Wzrosło zainteresowanie terenami rekreacyjnymi na rodzinnych ogrodach działkowych. To przede wszystkim efekt epidemii utrudniającej odpoczynek i wakacje w dotychczasowy sposób. Notariusze wskazują także na spory wzrost cen, nie tylko w dużych miastach. Za działkę musimy także zapłacić dużo więcej!
W 2019 roku za najtańszy niezabudowany ogródek działkowy w Poznaniu trzeba było zapłacić od 10 do 20 tys. zł. Prawa do działki zabudowanej kosztowały około 50 tys. zł. Aktualnie prawa do kilkusetmetrowej zabudowanej działki potrafią być zbywane za kwotę przekraczająca nawet 100 tys. zł. Oprócz lokalizacji liczy się oczywiście także powierzchnia i standard obiektów, nasadzeń i urządzeń znajdujących się na działce – informuje Kamila Bania, notariusz w Poznaniu.

## WPISY Z DANYMI
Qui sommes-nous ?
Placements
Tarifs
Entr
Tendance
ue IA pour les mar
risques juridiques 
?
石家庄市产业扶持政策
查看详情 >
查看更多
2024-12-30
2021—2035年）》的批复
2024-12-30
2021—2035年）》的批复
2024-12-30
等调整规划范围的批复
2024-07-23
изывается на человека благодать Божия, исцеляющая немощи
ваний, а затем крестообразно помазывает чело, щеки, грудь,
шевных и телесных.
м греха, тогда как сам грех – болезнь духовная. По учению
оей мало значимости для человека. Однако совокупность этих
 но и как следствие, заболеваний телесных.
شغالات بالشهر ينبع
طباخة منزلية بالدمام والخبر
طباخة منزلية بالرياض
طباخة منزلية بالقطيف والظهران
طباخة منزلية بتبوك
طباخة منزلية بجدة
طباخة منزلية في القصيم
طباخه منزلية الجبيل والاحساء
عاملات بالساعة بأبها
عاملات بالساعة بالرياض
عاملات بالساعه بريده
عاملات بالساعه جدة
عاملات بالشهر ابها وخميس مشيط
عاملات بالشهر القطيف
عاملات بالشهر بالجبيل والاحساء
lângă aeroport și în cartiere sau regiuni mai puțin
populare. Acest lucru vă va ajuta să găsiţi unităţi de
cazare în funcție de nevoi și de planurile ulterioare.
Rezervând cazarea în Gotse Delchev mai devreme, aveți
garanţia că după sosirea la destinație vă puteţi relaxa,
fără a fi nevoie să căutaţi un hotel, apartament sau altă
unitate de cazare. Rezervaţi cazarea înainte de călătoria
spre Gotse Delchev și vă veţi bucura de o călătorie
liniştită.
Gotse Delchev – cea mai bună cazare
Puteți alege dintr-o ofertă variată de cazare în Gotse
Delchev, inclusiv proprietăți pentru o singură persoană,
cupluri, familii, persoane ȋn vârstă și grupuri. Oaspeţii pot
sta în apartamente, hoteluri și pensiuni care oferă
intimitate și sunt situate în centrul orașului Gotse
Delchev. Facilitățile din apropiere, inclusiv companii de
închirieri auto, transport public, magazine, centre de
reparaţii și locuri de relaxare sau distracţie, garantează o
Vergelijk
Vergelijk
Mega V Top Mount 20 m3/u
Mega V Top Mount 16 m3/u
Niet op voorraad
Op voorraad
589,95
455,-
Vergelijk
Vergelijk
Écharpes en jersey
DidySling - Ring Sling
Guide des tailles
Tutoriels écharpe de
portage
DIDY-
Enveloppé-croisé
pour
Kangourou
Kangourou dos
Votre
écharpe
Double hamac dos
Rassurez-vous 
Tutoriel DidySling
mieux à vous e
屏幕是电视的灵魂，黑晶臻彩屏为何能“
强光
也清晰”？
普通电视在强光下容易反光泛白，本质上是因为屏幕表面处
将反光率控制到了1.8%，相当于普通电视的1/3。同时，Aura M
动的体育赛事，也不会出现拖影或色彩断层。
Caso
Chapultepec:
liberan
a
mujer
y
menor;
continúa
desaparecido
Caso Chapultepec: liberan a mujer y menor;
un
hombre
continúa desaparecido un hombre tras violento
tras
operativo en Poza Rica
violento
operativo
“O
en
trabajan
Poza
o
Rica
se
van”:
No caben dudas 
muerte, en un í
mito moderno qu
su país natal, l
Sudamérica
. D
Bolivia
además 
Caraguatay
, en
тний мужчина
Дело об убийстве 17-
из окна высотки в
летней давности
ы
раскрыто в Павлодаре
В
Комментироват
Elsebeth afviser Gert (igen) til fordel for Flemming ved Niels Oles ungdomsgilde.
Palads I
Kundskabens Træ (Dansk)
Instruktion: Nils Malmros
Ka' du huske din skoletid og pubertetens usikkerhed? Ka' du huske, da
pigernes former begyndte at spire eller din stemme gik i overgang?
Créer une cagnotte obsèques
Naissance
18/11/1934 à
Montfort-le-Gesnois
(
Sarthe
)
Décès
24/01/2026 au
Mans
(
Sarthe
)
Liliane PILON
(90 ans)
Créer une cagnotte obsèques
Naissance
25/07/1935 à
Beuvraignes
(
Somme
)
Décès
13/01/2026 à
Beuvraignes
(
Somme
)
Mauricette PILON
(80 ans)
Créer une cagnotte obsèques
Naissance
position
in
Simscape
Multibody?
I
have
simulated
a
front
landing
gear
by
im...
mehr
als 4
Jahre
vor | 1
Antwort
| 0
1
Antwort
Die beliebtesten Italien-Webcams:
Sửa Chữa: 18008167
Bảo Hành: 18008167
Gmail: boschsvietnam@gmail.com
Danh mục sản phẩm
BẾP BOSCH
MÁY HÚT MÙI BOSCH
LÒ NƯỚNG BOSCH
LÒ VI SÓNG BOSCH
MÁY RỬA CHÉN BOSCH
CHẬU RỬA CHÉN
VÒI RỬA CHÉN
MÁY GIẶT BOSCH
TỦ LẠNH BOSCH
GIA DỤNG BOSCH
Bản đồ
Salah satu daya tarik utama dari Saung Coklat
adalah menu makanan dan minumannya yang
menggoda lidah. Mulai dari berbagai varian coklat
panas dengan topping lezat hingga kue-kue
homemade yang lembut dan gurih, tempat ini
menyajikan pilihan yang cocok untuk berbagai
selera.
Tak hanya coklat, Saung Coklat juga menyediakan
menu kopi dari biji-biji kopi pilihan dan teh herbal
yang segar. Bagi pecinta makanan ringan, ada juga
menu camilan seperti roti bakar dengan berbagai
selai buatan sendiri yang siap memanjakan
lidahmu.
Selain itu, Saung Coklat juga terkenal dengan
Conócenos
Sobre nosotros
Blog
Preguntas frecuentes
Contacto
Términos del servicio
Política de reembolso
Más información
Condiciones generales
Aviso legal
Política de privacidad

## ZADANIA DO WYKONANIA
1/ Przepisz słowo w słowo fragment tekstu o ogródkach działkowych od „Wzrosło zainteresowanie terenami” do „zapłacić dużo więcej!”, łącznie z tymi słowami.
2/ Zacytuj dokładnie wpisy od samego ich początku do wiersza zawierającego „Delchev. Facilitățile din”, razem z tym wierszem.
Tekst o ogródkach działkowych i wpisy nie mają ze sobą żadnego związku.

## ODPOWIEDZI DO ZADAŃ
1/
Wzrosło zainteresowanie terenami rekreacyjnymi na rodzinnych ogrodach działkowych. To przede wszystkim efekt epidemii utrudniającej odpoczynek i wakacje w dotychczasowy sposób. Notariusze wskazują także na spory wzrost cen, nie tylko w dużych miastach. Za działkę musimy także zapłacić dużo więcej!

2/
Qui sommes-nous ?
Placements
Tarifs
Entr
Tendance
ue IA pour les mar
risques juridiques 
?
石家庄市产业扶持政策
查看详情 >
查看更多
2024-12-30
2021—2035年）》的批复
2024-12-30
2021—2035年）》的批复
2024-12-30
等调整规划范围的批复
2024-07-23
изывается на человека благодать Божия, исцеляющая немощи
ваний, а затем крестообразно помазывает чело, щеки, грудь,
шевных и телесных.
м греха, тогда как сам грех – болезнь духовная. По учению
оей мало значимости для человека. Однако совокупность этих
 но и как следствие, заболеваний телесных.
شغالات بالشهر ينبع
طباخة منزلية بالدمام والخبر
طباخة منزلية بالرياض
طباخة منزلية بالقطيف والظهران
طباخة منزلية بتبوك
طباخة منزلية بجدة
طباخة منزلية في القصيم
طباخه منزلية الجبيل والاحساء
عاملات بالساعة بأبها
عاملات بالساعة بالرياض
عاملات بالساعه بريده
عاملات بالساعه جدة
عاملات بالشهر ابها وخميس مشيط
عاملات بالشهر القطيف
عاملات بالشهر بالجبيل والاحساء
lângă aeroport și în cartiere sau regiuni mai puțin
populare. Acest lucru vă va ajuta să găsiţi unităţi de
cazare în funcție de nevoi și de planurile ulterioare.
Rezervând cazarea în Gotse Delchev mai devreme, aveți
garanţia că după sosirea la destinație vă puteţi relaxa,
fără a fi nevoie să căutaţi un hotel, apartament sau altă
unitate de cazare. Rezervaţi cazarea înainte de călătoria
spre Gotse Delchev și vă veţi bucura de o călătorie
liniştită.
Gotse Delchev – cea mai bună cazare
Puteți alege dintr-o ofertă variată de cazare în Gotse
Delchev, inclusiv proprietăți pentru o singură persoană,
cupluri, familii, persoane ȋn vârstă și grupuri. Oaspeţii pot
sta în apartamente, hoteluri și pensiuni care oferă
intimitate și sunt situate în centrul orașului Gotse
Delchev. Facilitățile din apropiere, inclusiv companii de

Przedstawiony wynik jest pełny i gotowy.